Armored Moon: The Next Eden

3Armored Moon is real-time strategy on a budget. It does not have 3D terrain, multiplayer capability or fancy engine-rendered cutscenes. What it does have is a low price, going for about 20 bucks on the time of release. The year is 2069 and Earth’s colonies thrive on the Moon. Unfortunately, there is a major disagreement over who should control the thriving. The bad guys, called G7, want the Moon for themselves. The good guys, called Union 24, want to keep them from getting it. Unfortunately for us playing the damn thing, it looks like a war is inevitable.

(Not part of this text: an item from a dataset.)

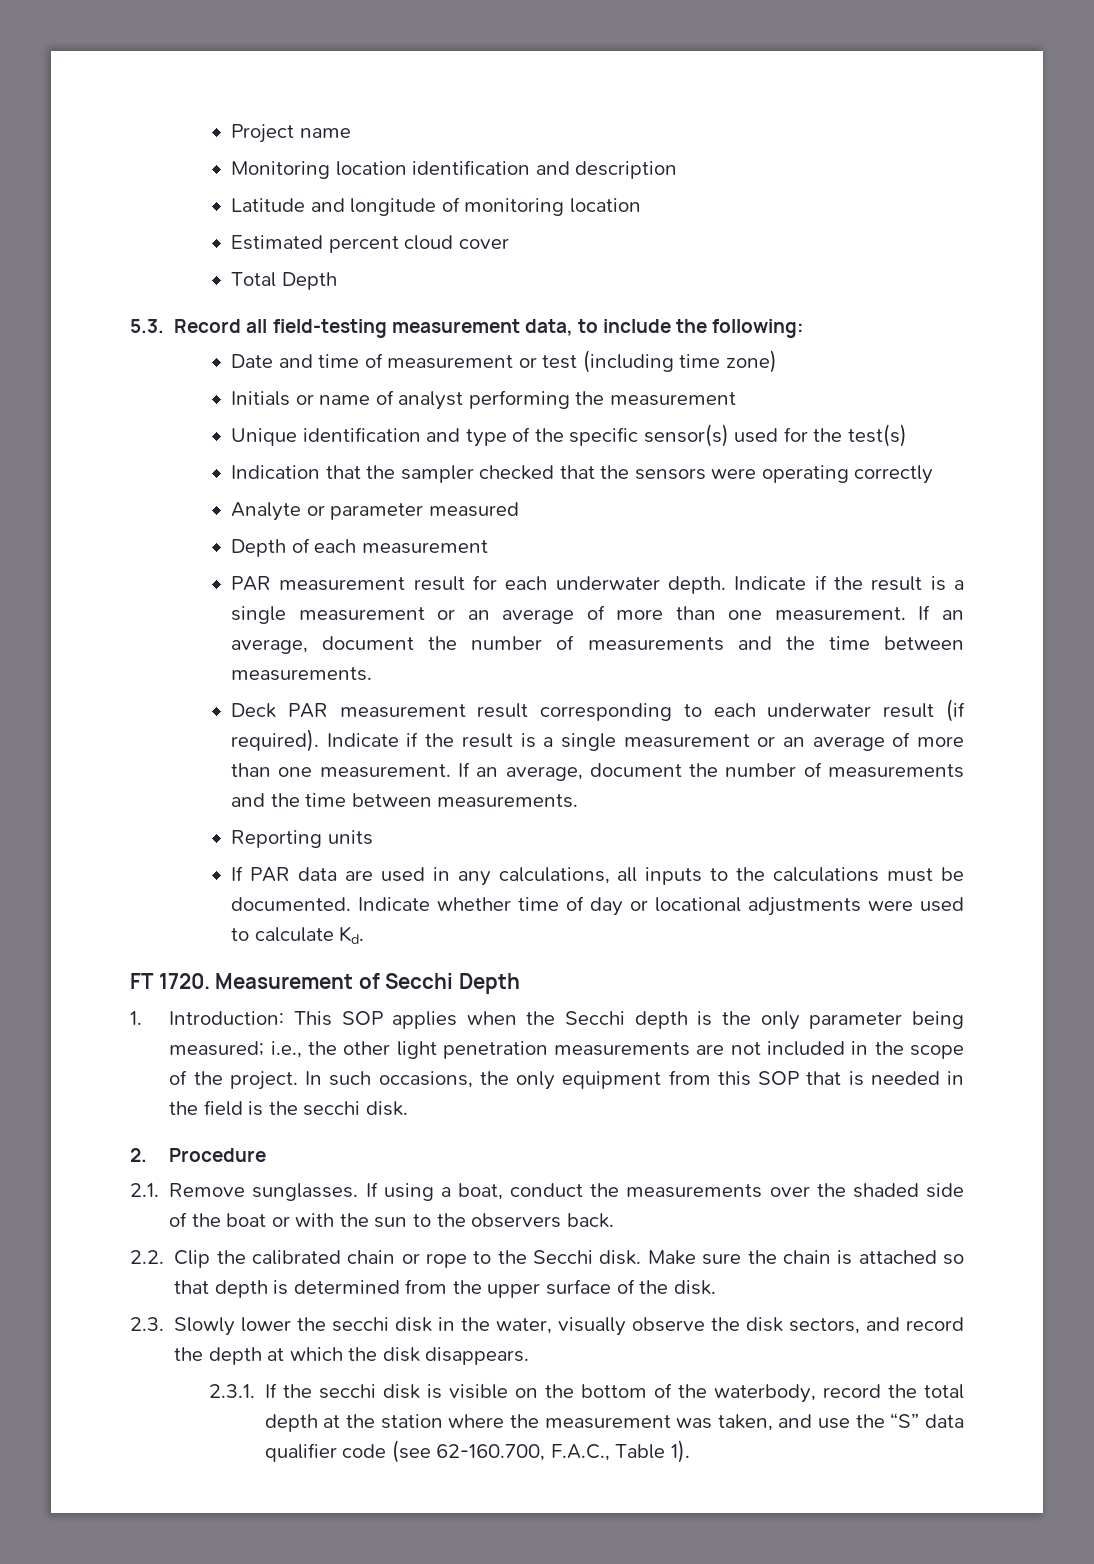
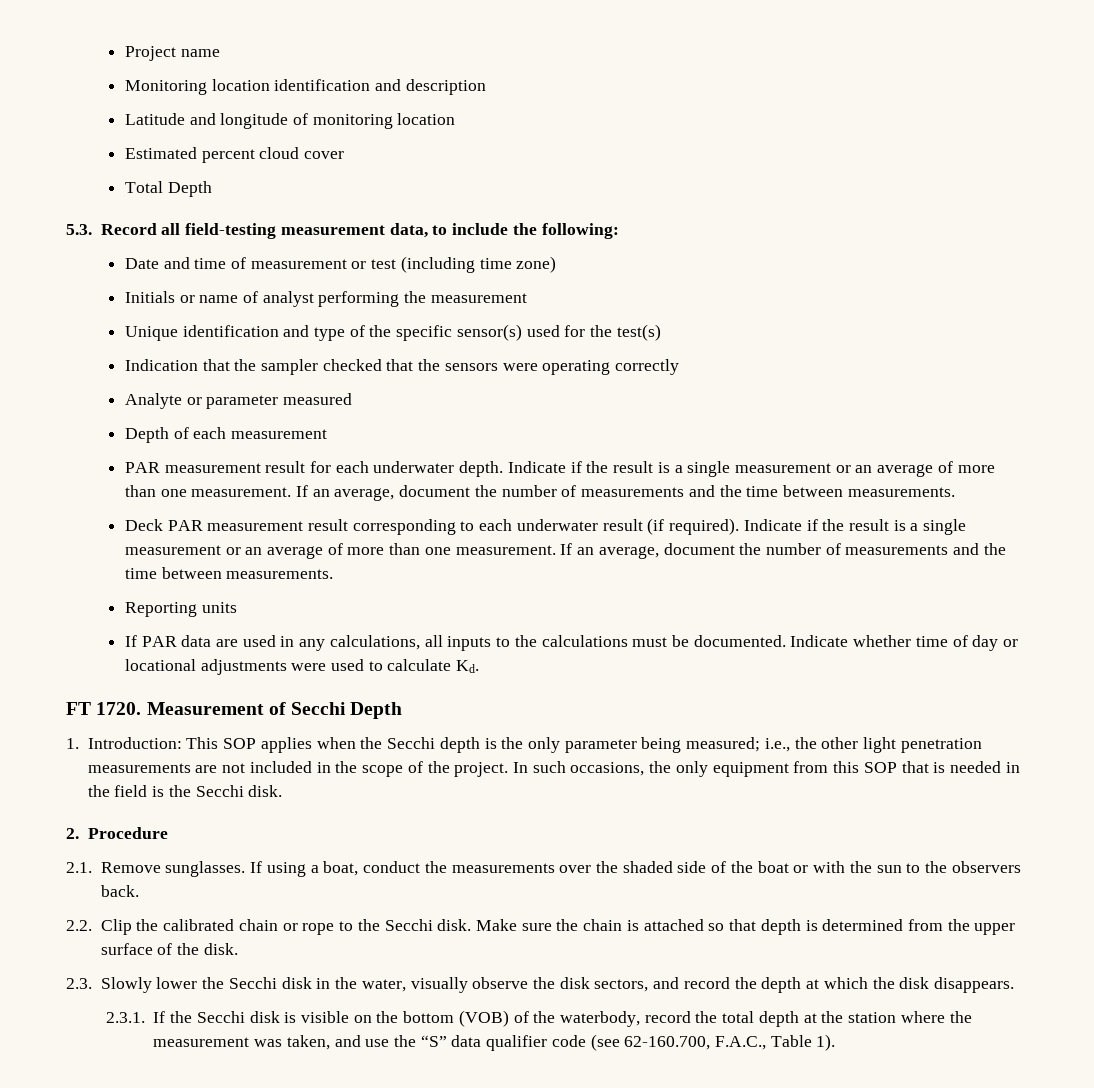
[303,1101,361,1116] secchi -> [195,785,244,797] Secchi
[332,1317,390,1332] secchi -> [228,977,277,989] Secchi
[318,1384,376,1399] secchi -> [196,1011,245,1023] Secchi
(647, 1391) none -> [458,1010,509,1027] (VOB)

Both sides battle with four types of units: Biped weapons chassis, Fighter spacecraft, Cyborgs, and Suppliers. There are several classes of Bipeds, each with unique capabilities, but only one type of the other three units. Fighters are fighters, and Cyborgs are weak-kneed semi-humans whose only redeeming trait is their ability to capture Towns. Suppliers are interesting units who repair damaged Bipeds. Units gain experience in combat, so it’s important to keep them alive.

Armored Moon uses a three-quarter isometric view. The graphics and sound are good, not great—it’s difficult to distinguish the different Bipeds, and the sound didn’t work on two of the three computers tested. Nevertheless, the ambiance isn’t bad—short ranged auto-cannons chatter, long range missiles paint the battlefield with smoke trails, and the area effect plasma weapons raise multi-tile blue-green explosions.

6The interface takes about five minutes to master, and the economic model ten more. There are six types of buildings and two types of “currency.” To summon troops you need a Transporter, a Control Center and the currency/stock to buy them. Control Centers limit the total number of units available and Towns limit the cash and stock (i.e. types of units at hand). Armored Moon includes ten missions, which isn’t much, and the game isn’t exactly a classic — it lacks the glitz and longevity of some of its higher quality real-time brethren.